26 Wherefore they spake to the king of Assyria, saying, The nations which thou hast removed, and placed in the cities of Samaria, know not the manner of the God of the land: therefore he hath sent lions among them, and, behold, they slay them.

27 Then the king of Assyria commanded, saying, Carry thither one of the priests whom ye brought from thence; and let him teach them the manner of the God of the land.

They imagined that there was a deity for each country, and that Israel’s god must be appeased.

28, 29 Then one of the priests whom they had carried away from Samaria came and dwelt in Beth-el, and taught them how they should fear the Lord. Howbeit every nation made gods of their own, and put them in the houses of the high places which the Samaritans had made, every nation in their cities wherein they dwelt.

33 So they feared the Lord, and served their own gods, after the manner of the nations whom they carried away from thence. (And this mongrel religion is fashionable still: men try to serve God and Mammon, but in vain. God will have no rival, he will be all or nothing. May God deliver us from this Samaritan mixture. Amen.)

July 6.—Evening. [Or January 9.]
“Thou hast wearied me with thine iniquities.”

WHEN Ahaz was dead, and Hezekiah had newly ascended the throne of Judah, we can well conceive of Isaiah as pleading with the people to reform. Observe the gentleness of his persuasions.

Isaiah 42:24, 25

24, 25 Who gave Jacob for a spoil, and Israel to the robbers? did not the Lord, he against whom we have sinned? for they would not walk in his ways, neither were they obedient unto his law. Therefore he hath poured upon him the fury of his anger, and the strength of battle: and it hath set him on fire round about, yet he knew not; and it burned him, yet he laid it not to heart. (Both Israel and Judah had suffered severely through their sins. Israel was uprooted by the Assyrian, and Judah had been deprived of its men by hundreds of thousands, till only a mere handful remained. Surely it was lime to learn wisdom and give up the idols which so greatly provoked the Lord.)

LEST they should fear that the Lord would not be favourable to them if they returned, the prophet poured forth a stream of gracious promises in his Master’s name.

Isaiah 43:1–7; 22–28

But now thus saith the Lord that created thee, O Jacob, and he that formed thee, O Israel, Fear not: for I have redeemed thee, I have called thee by thy name; thou art mine.

**Given problem a:** In the devotional reading, where did the priest carried away from Samaria come to dwell?

**Dataset items:**
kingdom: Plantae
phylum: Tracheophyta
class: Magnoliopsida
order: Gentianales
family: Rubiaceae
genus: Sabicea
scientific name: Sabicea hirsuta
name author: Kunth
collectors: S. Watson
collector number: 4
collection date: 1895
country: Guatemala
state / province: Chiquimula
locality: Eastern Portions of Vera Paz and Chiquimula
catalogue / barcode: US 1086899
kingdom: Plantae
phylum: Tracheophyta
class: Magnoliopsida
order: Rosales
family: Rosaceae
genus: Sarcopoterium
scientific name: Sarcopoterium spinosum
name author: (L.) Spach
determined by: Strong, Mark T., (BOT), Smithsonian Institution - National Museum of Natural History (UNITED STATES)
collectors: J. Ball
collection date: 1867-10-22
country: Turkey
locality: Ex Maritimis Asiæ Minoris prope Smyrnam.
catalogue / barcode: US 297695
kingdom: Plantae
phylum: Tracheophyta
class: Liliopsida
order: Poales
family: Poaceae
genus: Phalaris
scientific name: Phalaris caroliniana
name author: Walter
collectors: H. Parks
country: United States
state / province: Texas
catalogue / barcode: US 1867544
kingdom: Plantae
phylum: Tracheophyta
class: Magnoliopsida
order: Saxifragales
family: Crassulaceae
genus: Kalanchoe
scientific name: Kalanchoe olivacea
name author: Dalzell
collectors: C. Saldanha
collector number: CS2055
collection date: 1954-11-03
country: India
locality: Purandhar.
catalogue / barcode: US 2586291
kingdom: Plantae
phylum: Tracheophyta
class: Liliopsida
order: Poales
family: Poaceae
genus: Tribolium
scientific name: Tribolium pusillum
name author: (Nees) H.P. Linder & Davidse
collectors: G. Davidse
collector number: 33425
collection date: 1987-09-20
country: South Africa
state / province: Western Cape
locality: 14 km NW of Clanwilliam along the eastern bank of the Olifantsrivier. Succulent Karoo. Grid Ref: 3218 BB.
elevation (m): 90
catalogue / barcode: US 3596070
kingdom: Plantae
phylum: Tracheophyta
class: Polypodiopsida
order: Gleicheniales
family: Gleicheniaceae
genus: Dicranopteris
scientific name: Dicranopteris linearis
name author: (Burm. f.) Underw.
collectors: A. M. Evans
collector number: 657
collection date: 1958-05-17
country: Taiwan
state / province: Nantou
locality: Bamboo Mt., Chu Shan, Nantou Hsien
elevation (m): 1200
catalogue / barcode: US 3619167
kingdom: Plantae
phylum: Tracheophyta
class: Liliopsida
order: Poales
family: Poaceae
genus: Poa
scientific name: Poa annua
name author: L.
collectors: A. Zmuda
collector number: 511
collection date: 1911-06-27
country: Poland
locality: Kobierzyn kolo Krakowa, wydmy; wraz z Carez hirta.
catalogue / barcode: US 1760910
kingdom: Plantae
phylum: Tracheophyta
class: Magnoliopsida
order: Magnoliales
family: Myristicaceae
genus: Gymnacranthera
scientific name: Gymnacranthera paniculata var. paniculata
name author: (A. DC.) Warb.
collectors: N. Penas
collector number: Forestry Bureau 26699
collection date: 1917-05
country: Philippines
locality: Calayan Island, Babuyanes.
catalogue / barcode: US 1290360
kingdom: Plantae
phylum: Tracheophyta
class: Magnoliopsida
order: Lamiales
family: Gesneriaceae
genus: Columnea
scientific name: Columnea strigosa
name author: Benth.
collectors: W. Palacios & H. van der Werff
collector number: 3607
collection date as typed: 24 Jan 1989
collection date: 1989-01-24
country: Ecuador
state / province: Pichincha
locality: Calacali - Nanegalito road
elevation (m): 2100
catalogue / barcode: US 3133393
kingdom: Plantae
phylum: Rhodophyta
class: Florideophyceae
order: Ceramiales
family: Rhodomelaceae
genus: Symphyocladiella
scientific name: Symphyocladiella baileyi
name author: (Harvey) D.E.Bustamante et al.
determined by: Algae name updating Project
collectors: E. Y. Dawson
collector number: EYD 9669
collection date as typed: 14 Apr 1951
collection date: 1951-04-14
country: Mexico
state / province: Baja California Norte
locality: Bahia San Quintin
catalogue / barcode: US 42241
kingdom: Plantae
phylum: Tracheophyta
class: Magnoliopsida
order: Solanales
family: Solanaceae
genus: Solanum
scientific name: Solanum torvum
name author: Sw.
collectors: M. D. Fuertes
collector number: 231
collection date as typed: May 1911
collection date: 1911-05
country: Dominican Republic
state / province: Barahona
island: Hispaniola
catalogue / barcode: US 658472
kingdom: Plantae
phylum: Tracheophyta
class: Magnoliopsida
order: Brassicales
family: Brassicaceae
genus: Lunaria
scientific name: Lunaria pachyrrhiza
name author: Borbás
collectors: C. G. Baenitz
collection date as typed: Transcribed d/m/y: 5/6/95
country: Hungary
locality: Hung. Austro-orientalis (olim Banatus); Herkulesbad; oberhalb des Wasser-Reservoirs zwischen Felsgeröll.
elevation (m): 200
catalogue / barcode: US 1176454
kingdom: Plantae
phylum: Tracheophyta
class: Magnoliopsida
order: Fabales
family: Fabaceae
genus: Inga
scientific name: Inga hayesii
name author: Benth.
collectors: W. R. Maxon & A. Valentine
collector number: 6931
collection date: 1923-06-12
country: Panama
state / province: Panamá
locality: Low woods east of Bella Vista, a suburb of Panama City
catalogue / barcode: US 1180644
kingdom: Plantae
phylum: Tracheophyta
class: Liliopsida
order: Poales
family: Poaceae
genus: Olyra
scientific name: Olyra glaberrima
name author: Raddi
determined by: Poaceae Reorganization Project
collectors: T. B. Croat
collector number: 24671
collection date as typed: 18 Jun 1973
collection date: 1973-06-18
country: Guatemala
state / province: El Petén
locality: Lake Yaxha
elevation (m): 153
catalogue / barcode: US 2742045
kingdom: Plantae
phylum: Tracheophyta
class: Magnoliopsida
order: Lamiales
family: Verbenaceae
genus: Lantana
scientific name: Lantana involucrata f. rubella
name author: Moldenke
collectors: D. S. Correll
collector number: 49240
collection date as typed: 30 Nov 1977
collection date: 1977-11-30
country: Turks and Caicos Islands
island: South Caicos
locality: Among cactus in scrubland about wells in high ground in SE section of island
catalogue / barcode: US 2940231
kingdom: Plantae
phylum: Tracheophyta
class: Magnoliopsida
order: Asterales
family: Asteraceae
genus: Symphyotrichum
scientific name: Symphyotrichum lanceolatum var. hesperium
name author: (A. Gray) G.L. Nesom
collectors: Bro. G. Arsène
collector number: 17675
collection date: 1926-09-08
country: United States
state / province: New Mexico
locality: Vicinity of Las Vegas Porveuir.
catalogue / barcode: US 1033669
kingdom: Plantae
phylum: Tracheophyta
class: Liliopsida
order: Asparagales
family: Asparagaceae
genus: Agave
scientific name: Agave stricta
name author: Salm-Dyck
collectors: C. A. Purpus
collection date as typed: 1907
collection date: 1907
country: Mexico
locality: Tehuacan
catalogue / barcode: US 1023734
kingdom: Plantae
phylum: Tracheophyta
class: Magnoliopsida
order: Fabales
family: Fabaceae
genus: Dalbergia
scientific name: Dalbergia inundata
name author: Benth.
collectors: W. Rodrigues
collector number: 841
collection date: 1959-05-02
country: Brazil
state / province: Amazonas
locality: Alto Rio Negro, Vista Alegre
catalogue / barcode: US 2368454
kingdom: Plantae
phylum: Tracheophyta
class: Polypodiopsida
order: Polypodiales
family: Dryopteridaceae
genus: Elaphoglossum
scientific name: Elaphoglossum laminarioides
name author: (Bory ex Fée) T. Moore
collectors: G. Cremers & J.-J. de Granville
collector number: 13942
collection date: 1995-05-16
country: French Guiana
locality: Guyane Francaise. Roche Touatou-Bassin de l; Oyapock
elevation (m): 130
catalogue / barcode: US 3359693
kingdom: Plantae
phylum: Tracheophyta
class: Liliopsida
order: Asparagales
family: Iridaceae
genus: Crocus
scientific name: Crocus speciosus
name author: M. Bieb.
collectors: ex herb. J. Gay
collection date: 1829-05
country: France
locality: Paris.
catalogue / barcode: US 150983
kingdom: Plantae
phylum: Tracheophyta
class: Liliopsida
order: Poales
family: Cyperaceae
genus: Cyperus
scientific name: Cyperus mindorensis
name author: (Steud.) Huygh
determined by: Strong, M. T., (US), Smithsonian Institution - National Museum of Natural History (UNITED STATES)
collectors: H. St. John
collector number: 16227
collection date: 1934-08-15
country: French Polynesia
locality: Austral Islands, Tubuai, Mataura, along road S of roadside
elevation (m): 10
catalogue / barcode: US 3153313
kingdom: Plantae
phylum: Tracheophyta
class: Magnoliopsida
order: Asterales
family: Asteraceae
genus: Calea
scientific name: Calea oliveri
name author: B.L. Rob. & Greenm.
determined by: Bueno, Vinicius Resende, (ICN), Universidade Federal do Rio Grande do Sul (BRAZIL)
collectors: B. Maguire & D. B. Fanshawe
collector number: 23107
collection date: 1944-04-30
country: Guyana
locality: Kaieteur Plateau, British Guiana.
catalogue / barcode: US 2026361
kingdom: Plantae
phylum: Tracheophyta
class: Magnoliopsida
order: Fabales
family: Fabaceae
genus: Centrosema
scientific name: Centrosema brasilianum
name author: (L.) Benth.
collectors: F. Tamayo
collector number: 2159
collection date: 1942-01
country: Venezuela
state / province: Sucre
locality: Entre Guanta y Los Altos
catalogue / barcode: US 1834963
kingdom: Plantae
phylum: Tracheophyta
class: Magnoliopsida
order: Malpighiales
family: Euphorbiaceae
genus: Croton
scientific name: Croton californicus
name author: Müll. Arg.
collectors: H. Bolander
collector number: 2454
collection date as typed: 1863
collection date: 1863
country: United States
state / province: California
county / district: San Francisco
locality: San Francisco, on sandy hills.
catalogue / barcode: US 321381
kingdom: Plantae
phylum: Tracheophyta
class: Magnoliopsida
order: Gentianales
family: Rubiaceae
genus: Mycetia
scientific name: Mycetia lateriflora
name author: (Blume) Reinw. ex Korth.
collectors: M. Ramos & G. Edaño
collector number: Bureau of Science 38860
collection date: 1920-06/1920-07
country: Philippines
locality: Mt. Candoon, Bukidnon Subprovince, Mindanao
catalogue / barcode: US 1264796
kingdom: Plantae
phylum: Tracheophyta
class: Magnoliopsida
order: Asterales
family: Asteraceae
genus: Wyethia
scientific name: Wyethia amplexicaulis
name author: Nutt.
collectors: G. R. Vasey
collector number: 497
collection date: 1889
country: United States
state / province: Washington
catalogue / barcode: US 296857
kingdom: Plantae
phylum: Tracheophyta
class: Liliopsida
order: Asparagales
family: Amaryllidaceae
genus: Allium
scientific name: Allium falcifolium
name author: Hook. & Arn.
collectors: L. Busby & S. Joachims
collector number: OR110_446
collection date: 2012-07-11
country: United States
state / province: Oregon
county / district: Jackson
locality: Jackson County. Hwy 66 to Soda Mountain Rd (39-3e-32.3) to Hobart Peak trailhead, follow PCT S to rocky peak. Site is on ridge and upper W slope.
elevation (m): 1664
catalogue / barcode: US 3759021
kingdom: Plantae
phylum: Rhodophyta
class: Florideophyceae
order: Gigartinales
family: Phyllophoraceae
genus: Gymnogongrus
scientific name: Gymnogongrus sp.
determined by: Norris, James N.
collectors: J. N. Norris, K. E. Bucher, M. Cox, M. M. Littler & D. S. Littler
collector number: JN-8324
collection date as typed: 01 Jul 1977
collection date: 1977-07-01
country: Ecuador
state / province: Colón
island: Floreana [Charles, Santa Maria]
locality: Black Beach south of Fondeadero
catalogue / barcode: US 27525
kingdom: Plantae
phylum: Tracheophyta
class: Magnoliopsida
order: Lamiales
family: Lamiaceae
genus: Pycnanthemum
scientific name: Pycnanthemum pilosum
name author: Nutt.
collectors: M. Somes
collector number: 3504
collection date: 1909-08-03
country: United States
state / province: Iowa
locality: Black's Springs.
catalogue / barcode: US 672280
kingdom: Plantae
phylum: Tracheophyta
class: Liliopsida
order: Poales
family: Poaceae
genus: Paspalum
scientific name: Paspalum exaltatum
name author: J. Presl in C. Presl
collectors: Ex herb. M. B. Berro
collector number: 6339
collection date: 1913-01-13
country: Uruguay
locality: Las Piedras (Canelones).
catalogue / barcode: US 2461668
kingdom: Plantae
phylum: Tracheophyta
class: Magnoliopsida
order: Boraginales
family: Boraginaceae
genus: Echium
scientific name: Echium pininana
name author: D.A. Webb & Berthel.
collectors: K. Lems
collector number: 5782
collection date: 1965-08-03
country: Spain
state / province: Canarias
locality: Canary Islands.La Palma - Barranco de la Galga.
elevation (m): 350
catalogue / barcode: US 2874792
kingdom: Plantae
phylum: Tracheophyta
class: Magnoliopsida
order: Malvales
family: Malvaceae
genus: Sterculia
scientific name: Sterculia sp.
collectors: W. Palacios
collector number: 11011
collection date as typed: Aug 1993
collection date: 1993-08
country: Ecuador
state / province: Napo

**Given problem b:** Quote the records above word for word, starting at their first line and ending at the line that contains "family: Rosaceae", including that line.

**Complete answer a:** Beth-el

**Complete answer b:**
kingdom: Plantae
phylum: Tracheophyta
class: Magnoliopsida
order: Gentianales
family: Rubiaceae
genus: Sabicea
scientific name: Sabicea hirsuta
name author: Kunth
collectors: S. Watson
collector number: 4
collection date: 1895
country: Guatemala
state / province: Chiquimula
locality: Eastern Portions of Vera Paz and Chiquimula
catalogue / barcode: US 1086899
kingdom: Plantae
phylum: Tracheophyta
class: Magnoliopsida
order: Rosales
family: Rosaceae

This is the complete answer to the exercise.